Mushroom Penne with Asparagus and Bay Leaf Brown Butter

collaboration with Banza

Ingredients

Makes 4 servings
  • 1 box Banza Penne Pancetta
  • 4 oz. Diced Pancetta
  • 16 Spears Asparagus
  • 6 oz. Cremini Mushrooms
  • 4 each Spring Onion
  • 3 oz. Black & Bolyard® Bay Leaf Brown Butter
  • Sherry Vinegar, to taste
  • Black Pepper, to taste
  • Sea Salt, to taste

Preparation

  1. Bring a large pot of water to a boil. Season the water liberally with salt.
  2. Heat a large saute pan over medium-low heat. Add pancetta to the pan and stir occasionally to render the fat.
  3. Meanwhile, trim and discard the bottoms off of the asparagus and cut into approximately 1 1/2″ pieces.

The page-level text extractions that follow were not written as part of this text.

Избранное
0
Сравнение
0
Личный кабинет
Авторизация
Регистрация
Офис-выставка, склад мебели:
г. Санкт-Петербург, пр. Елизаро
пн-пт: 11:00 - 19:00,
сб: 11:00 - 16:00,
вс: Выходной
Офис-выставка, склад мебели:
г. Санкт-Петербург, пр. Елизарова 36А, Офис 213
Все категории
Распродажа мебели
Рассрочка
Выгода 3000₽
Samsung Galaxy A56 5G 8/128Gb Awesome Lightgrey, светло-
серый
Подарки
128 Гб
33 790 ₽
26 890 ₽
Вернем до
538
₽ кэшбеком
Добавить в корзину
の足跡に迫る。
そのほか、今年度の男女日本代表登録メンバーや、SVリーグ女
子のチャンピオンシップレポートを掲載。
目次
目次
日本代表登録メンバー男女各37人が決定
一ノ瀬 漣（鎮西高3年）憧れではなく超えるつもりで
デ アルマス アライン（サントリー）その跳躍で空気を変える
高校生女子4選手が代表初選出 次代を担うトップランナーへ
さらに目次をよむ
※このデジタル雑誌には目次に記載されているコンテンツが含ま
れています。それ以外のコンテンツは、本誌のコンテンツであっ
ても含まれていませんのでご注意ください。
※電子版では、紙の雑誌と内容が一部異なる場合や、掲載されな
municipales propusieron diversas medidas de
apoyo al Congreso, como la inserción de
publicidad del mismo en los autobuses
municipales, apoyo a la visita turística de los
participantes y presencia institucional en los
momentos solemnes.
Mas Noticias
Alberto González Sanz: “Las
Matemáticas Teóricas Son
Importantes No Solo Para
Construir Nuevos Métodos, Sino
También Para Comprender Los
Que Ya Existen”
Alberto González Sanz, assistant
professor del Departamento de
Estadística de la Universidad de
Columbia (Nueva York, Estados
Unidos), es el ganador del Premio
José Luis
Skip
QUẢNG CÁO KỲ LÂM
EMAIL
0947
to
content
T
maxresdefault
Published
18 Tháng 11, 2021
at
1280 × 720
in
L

Set aside.
  4. Rinse the mushrooms to remove any grit, then dry and slice into 1/4″ inch pieces.
  5. Once the pancetta has rendered and is slightly crisp, add the mushrooms into the same pan and begin to cook until the water is released and has evaporated. Lightly season with sea salt.
  6. Clean and cut the spring onion into thin slices. Add the bottom white portion of the spring onion to the pan with mushrooms and pancetta. Reserve the sliced green tops for later. Sweat all of this down together.
  7. Using a bowl, prepare an ice bath. Blanch the asparagus in the boiling water. Cook for 2-4 minutes until crisp-tender, depending on the thickness. Remove from water and shock in the ice bath to stop the cooking.
  8. Drop the box of Banza pasta into the same boiling salted water and stir occasionally to prevent sticking.
  9. Simultaneously, add the Black & Bolyard® Bay Leaf Brown Butter in the pan containing the pancetta, mushroom, and spring onion. Add the greens of the onion and blanched asparagus now as well. Stir to incorporate.
  10. When the pasta is slightly al dente, strain from the boiling water and add to pan with a few splashes of the pasta water from the pot. Cook for another minute to meld the components and toss to coat the pasta.
  11. Adjust seasoning with salt and sherry vinegar in the pan, then transfer to bowls. With a peppermill, crack a generous amount of black pepper over the top of the pasta.